**Task statement:** With the material below, print exactly the lines between the line holding "and pass the" and the line holding "Who needs a license?", inclusive. Add nothing else.

Working data START

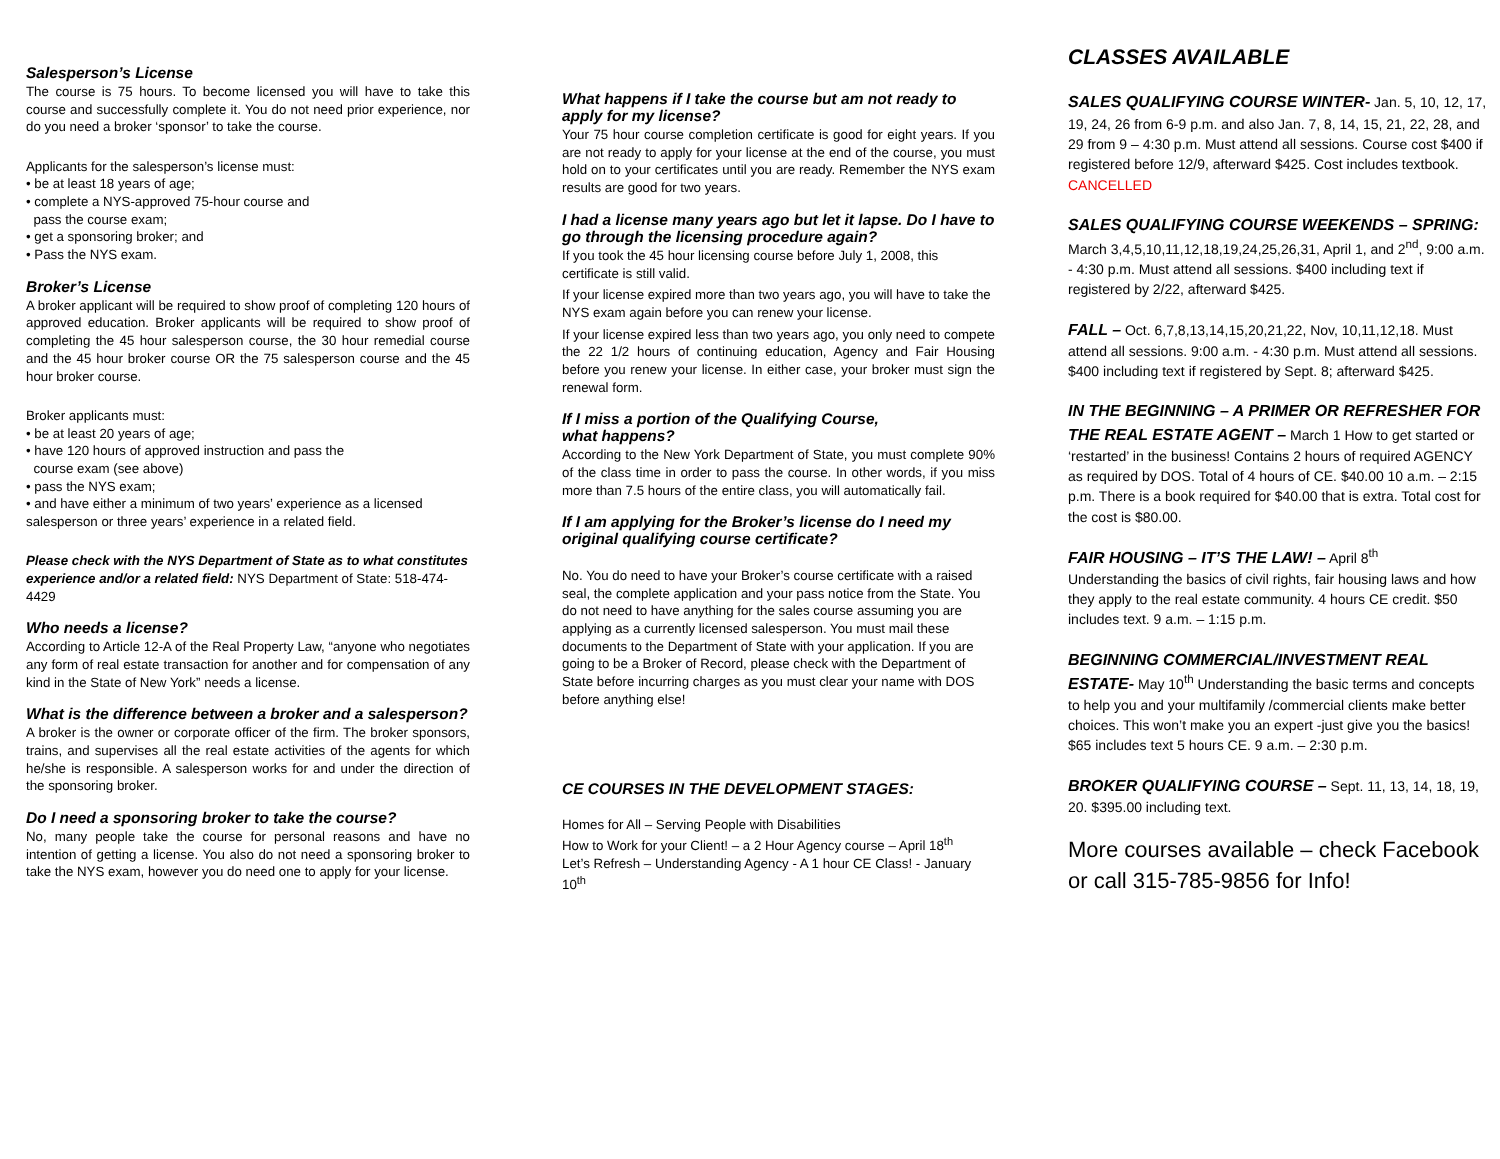Salesperson’s License
The course is 75 hours. To become licensed you will have to take this course and successfully complete it. You do not need prior experience, nor do you need a broker ‘sponsor’ to take the course.
Applicants for the salesperson’s license must:
• be at least 18 years of age;
• complete a NYS-approved 75-hour course and
pass the course exam;
• get a sponsoring broker; and
• Pass the NYS exam.
Broker’s License
A broker applicant will be required to show proof of completing 120 hours of approved education. Broker applicants will be required to show proof of completing the 45 hour salesperson course, the 30 hour remedial course and the 45 hour broker course OR the 75 salesperson course and the 45 hour broker course.
Broker applicants must:
• be at least 20 years of age;
• have 120 hours of approved instruction and pass the
course exam (see above)
• pass the NYS exam;
• and have either a minimum of two years’ experience as a licensed salesperson or three years’ experience in a related field.
Please check with the NYS Department of State as to what constitutes experience and/or a related field: NYS Department of State: 518-474-4429
Who needs a license?
According to Article 12-A of the Real Property Law, “anyone who negotiates any form of real estate transaction for another and for compensation of any kind in the State of New York” needs a license.
What is the difference between a broker and a salesperson?
A broker is the owner or corporate officer of the firm. The broker sponsors, trains, and supervises all the real estate activities of the agents for which he/she is responsible. A salesperson works for and under the direction of the sponsoring broker.
Do I need a sponsoring broker to take the course?
No, many people take the course for personal reasons and have no intention of getting a license. You also do not need a sponsoring broker to take the NYS exam, however you do need one to apply for your license.
What happens if I take the course but am not ready to apply for my license?
Your 75 hour course completion certificate is good for eight years. If you are not ready to apply for your license at the end of the course, you must hold on to your certificates until you are ready. Remember the NYS exam results are good for two years.
I had a license many years ago but let it lapse. Do I have to go through the licensing procedure again?
If you took the 45 hour licensing course before July 1, 2008, this certificate is still valid.
If your license expired more than two years ago, you will have to take the NYS exam again before you can renew your license.
If your license expired less than two years ago, you only need to compete the 22 1/2 hours of continuing education, Agency and Fair Housing before you renew your license. In either case, your broker must sign the renewal form.
If I miss a portion of the Qualifying Course,
what happens?
According to the New York Department of State, you must complete 90% of the class time in order to pass the course. In other words, if you miss more than 7.5 hours of the entire class, you will automatically fail.
If I am applying for the Broker’s license do I need my original qualifying course certificate?
No. You do need to have your Broker’s course certificate with a raised seal, the complete application and your pass notice from the State. You do not need to have anything for the sales course assuming you are applying as a currently licensed salesperson. You must mail these documents to the Department of State with your application. If you are going to be a Broker of Record, please check with the Department of State before incurring charges as you must clear your name with DOS before anything else!
CE COURSES IN THE DEVELOPMENT STAGES:
Homes for All – Serving People with Disabilities
How to Work for your Client! – a 2 Hour Agency course – April 18<sup>th</sup>
Let’s Refresh – Understanding Agency - A 1 hour CE Class! - January 10<sup>th</sup>
CLASSES AVAILABLE
SALES QUALIFYING COURSE WINTER- Jan. 5, 10, 12, 17, 19, 24, 26 from 6-9 p.m. and also Jan. 7, 8, 14, 15, 21, 22, 28, and 29 from 9 – 4:30 p.m. Must attend all sessions. Course cost $400 if registered before 12/9, afterward $425. Cost includes textbook. CANCELLED
SALES QUALIFYING COURSE WEEKENDS – SPRING: March 3,4,5,10,11,12,18,19,24,25,26,31, April 1, and 2<sup>nd</sup>, 9:00 a.m. - 4:30 p.m. Must attend all sessions. $400 including text if registered by 2/22, afterward $425.
FALL – Oct. 6,7,8,13,14,15,20,21,22, Nov, 10,11,12,18. Must attend all sessions. 9:00 a.m. - 4:30 p.m. Must attend all sessions. $400 including text if registered by Sept. 8; afterward $425.
IN THE BEGINNING – A PRIMER OR REFRESHER FOR THE REAL ESTATE AGENT – March 1 How to get started or ‘restarted’ in the business! Contains 2 hours of required AGENCY as required by DOS. Total of 4 hours of CE. $40.00 10 a.m. – 2:15 p.m. There is a book required for $40.00 that is extra. Total cost for the cost is $80.00.
FAIR HOUSING – IT’S THE LAW! – April 8<sup>th</sup>
Understanding the basics of civil rights, fair housing laws and how they apply to the real estate community. 4 hours CE credit. $50 includes text. 9 a.m. – 1:15 p.m.
BEGINNING COMMERCIAL/INVESTMENT REAL ESTATE- May 10<sup>th</sup> Understanding the basic terms and concepts to help you and your multifamily /commercial clients make better choices. This won’t make you an expert -just give you the basics! $65 includes text 5 hours CE. 9 a.m. – 2:30 p.m.
BROKER QUALIFYING COURSE – Sept. 11, 13, 14, 18, 19, 20. $395.00 including text.
More courses available – check Facebook or call 315-785-9856 for Info!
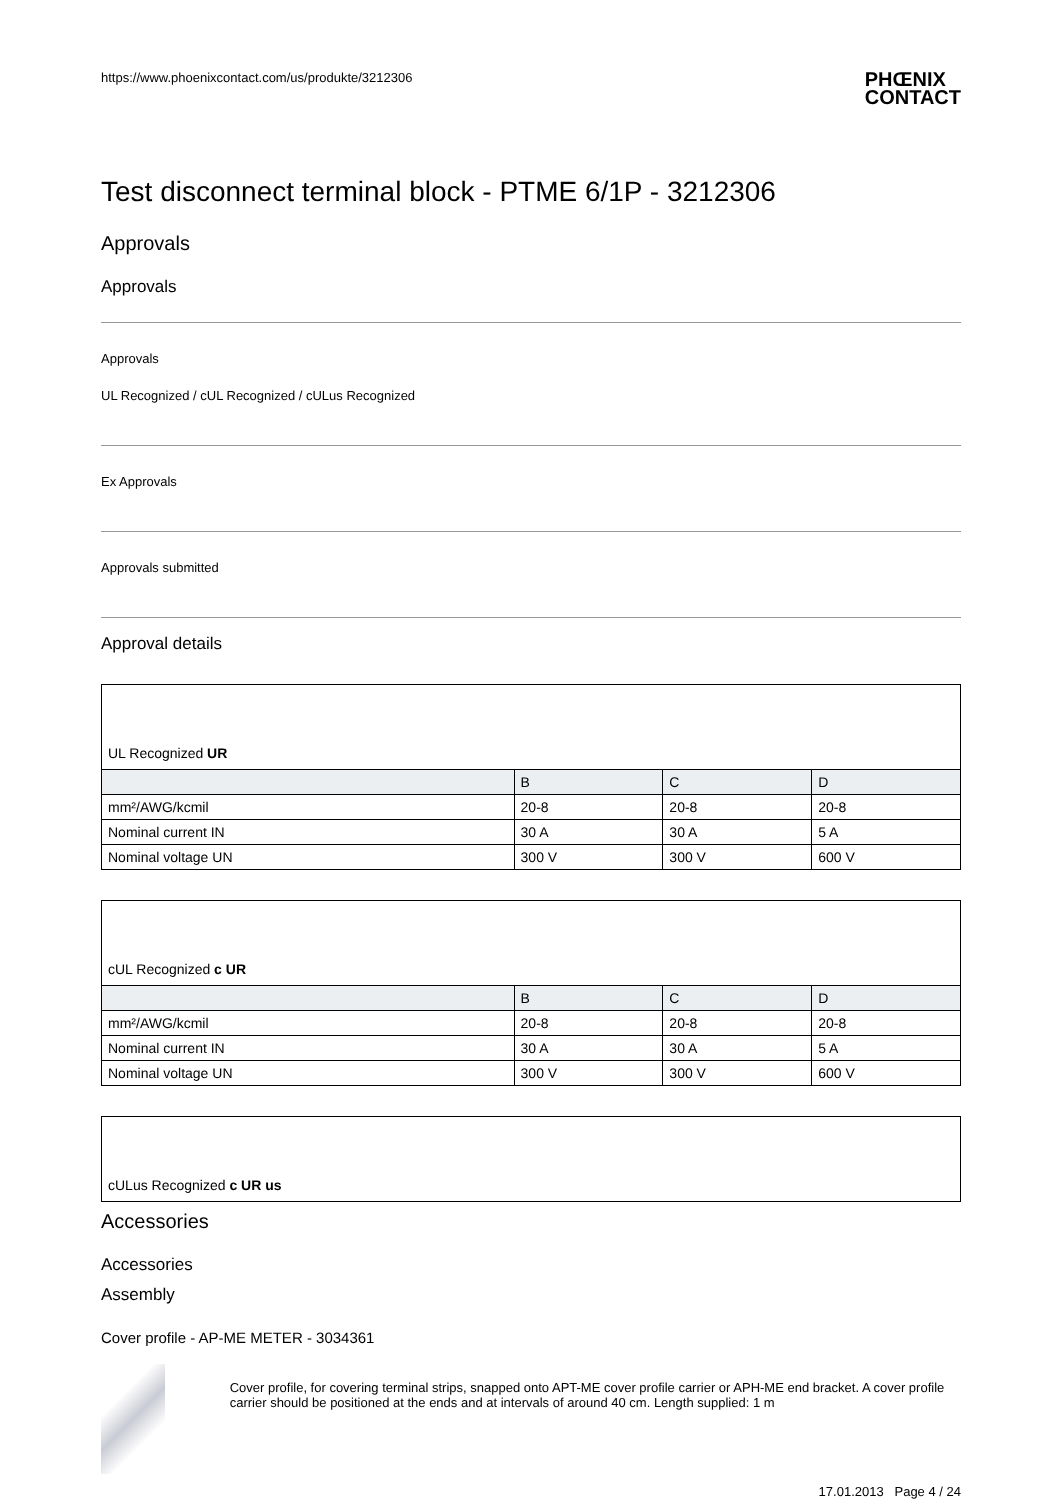https://www.phoenixcontact.com/us/produkte/3212306 PHŒNIX
CONTACT
Test disconnect terminal block - PTME 6/1P - 3212306
Approvals
Approvals
Approvals
UL Recognized / cUL Recognized / cULus Recognized
Ex Approvals
Approvals submitted
Approval details
| UL Recognized UR | | | |
| | B | C | D |
| mm²/AWG/kcmil | 20-8 | 20-8 | 20-8 |
| Nominal current IN | 30 A | 30 A | 5 A |
| Nominal voltage UN | 300 V | 300 V | 600 V |
| cUL Recognized c UR | | | |
| | B | C | D |
| mm²/AWG/kcmil | 20-8 | 20-8 | 20-8 |
| Nominal current IN | 30 A | 30 A | 5 A |
| Nominal voltage UN | 300 V | 300 V | 600 V |
| cULus Recognized c UR us |
Accessories
Accessories
Assembly
Cover profile - AP-ME METER - 3034361
Cover profile, for covering terminal strips, snapped onto APT-ME cover profile carrier or APH-ME end bracket. A cover profile carrier should be positioned at the ends and at intervals of around 40 cm. Length supplied: 1 m
17.01.2013 Page 4 / 24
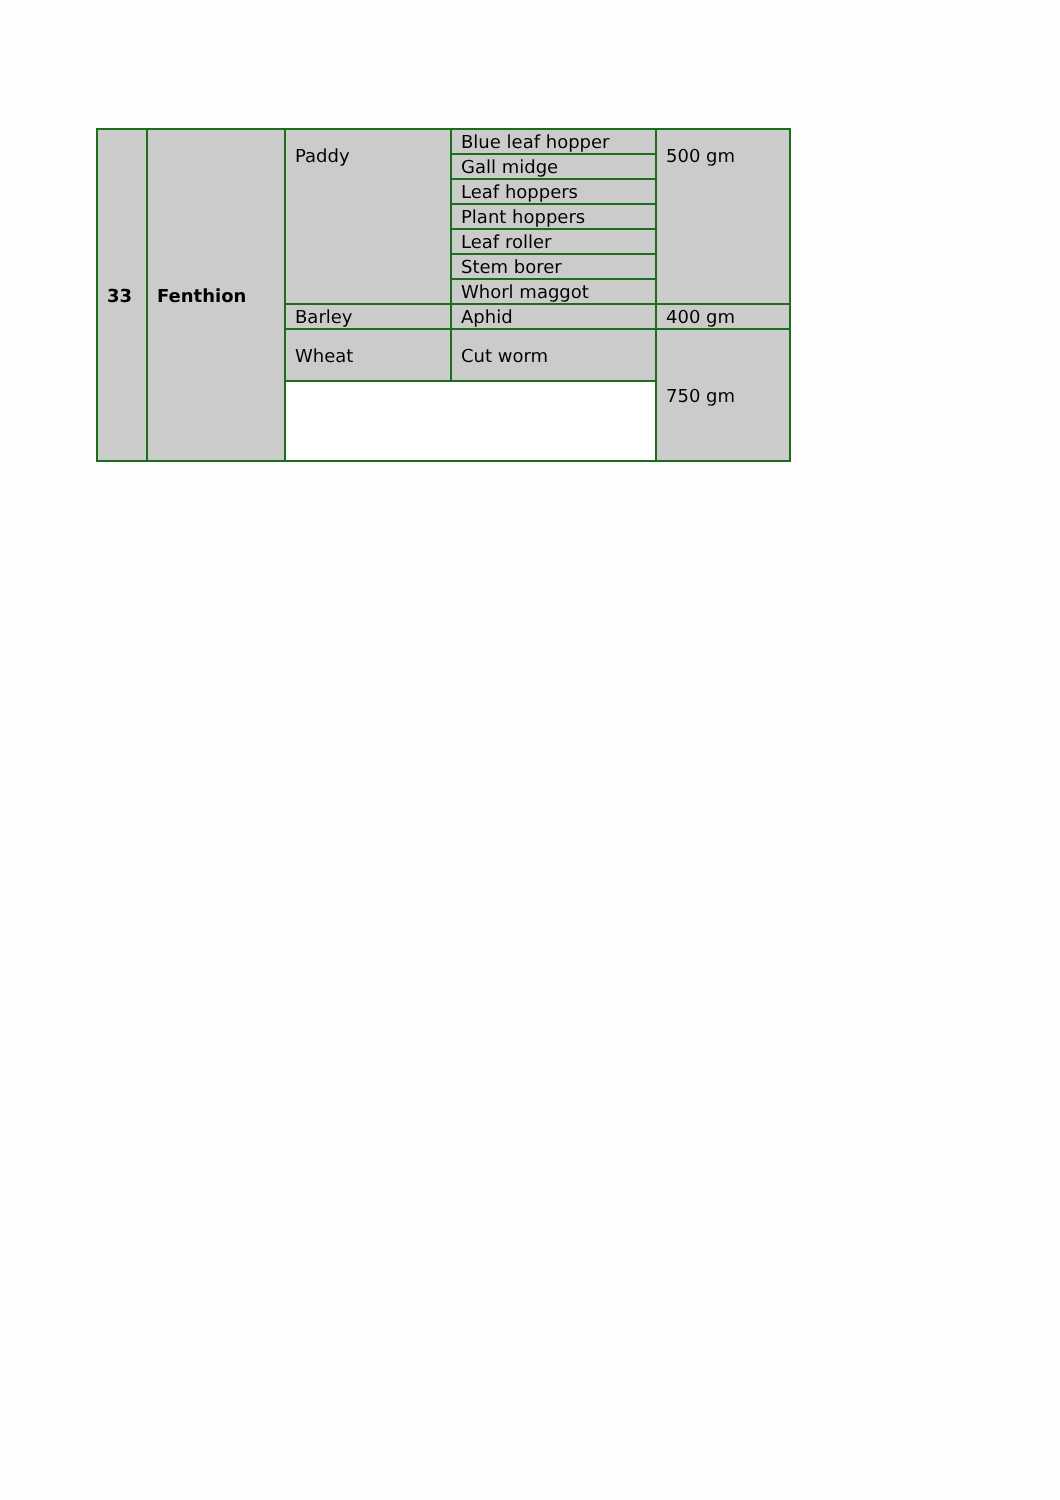| 33 | Fenthion | Paddy | Blue leaf hopper | 500 gm |
| | | | Gall midge | |
| | | | Leaf hoppers | |
| | | | Plant hoppers | |
| | | | Leaf roller | |
| | | | Stem borer | |
| | | | Whorl maggot | |
| | | Barley | Aphid | 400 gm |
| | | Wheat | Cut worm | 750 gm |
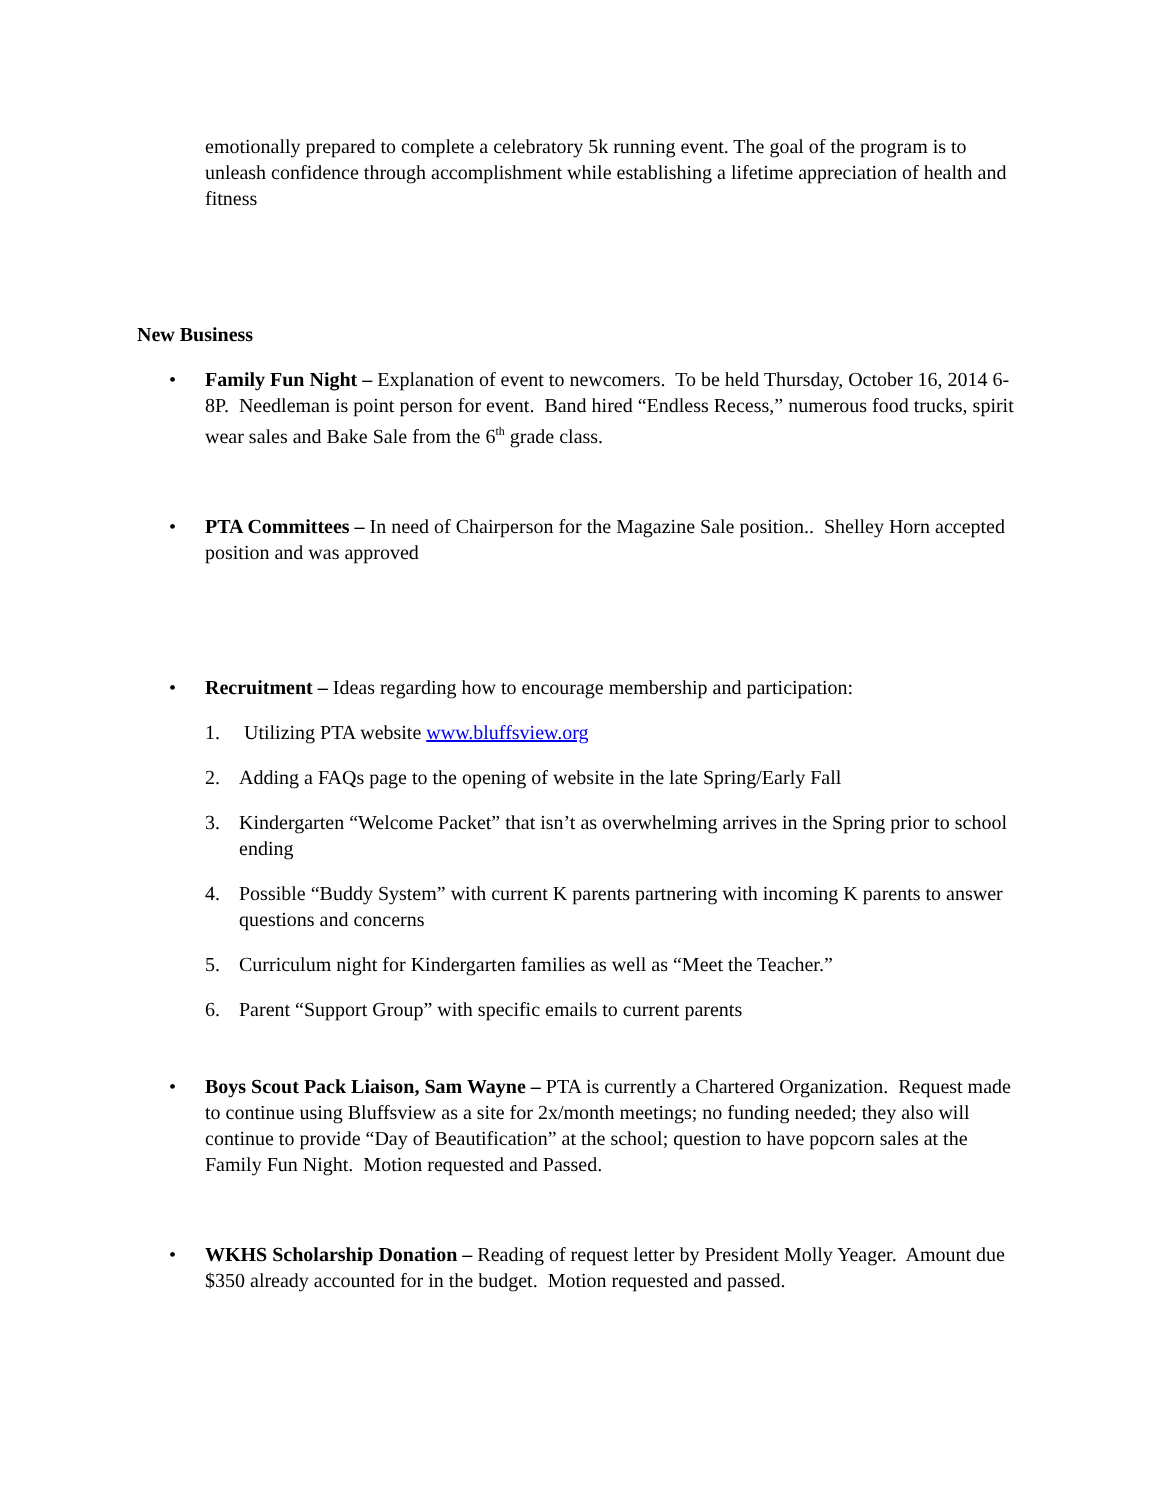emotionally prepared to complete a celebratory 5k running event. The goal of the program is to unleash confidence through accomplishment while establishing a lifetime appreciation of health and fitness
New Business
• Family Fun Night – Explanation of event to newcomers. To be held Thursday, October 16, 2014 6-8P. Needleman is point person for event. Band hired “Endless Recess,” numerous food trucks, spirit wear sales and Bake Sale from the 6<sup>th</sup> grade class.
• PTA Committees – In need of Chairperson for the Magazine Sale position.. Shelley Horn accepted position and was approved
• Recruitment – Ideas regarding how to encourage membership and participation:
1. Utilizing PTA website www.bluffsview.org
2. Adding a FAQs page to the opening of website in the late Spring/Early Fall
3. Kindergarten “Welcome Packet” that isn’t as overwhelming arrives in the Spring prior to school ending
4. Possible “Buddy System” with current K parents partnering with incoming K parents to answer questions and concerns
5. Curriculum night for Kindergarten families as well as “Meet the Teacher.”
6. Parent “Support Group” with specific emails to current parents
• Boys Scout Pack Liaison, Sam Wayne – PTA is currently a Chartered Organization. Request made to continue using Bluffsview as a site for 2x/month meetings; no funding needed; they also will continue to provide “Day of Beautification” at the school; question to have popcorn sales at the Family Fun Night. Motion requested and Passed.
• WKHS Scholarship Donation – Reading of request letter by President Molly Yeager. Amount due $350 already accounted for in the budget. Motion requested and passed.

Working data END

**Solution for this problem:**
• have 120 hours of approved instruction and pass the
course exam (see above)
• pass the NYS exam;
• and have either a minimum of two years’ experience as a licensed salesperson or three years’ experience in a related field.
Please check with the NYS Department of State as to what constitutes experience and/or a related field: NYS Department of State: 518-474-4429
Who needs a license?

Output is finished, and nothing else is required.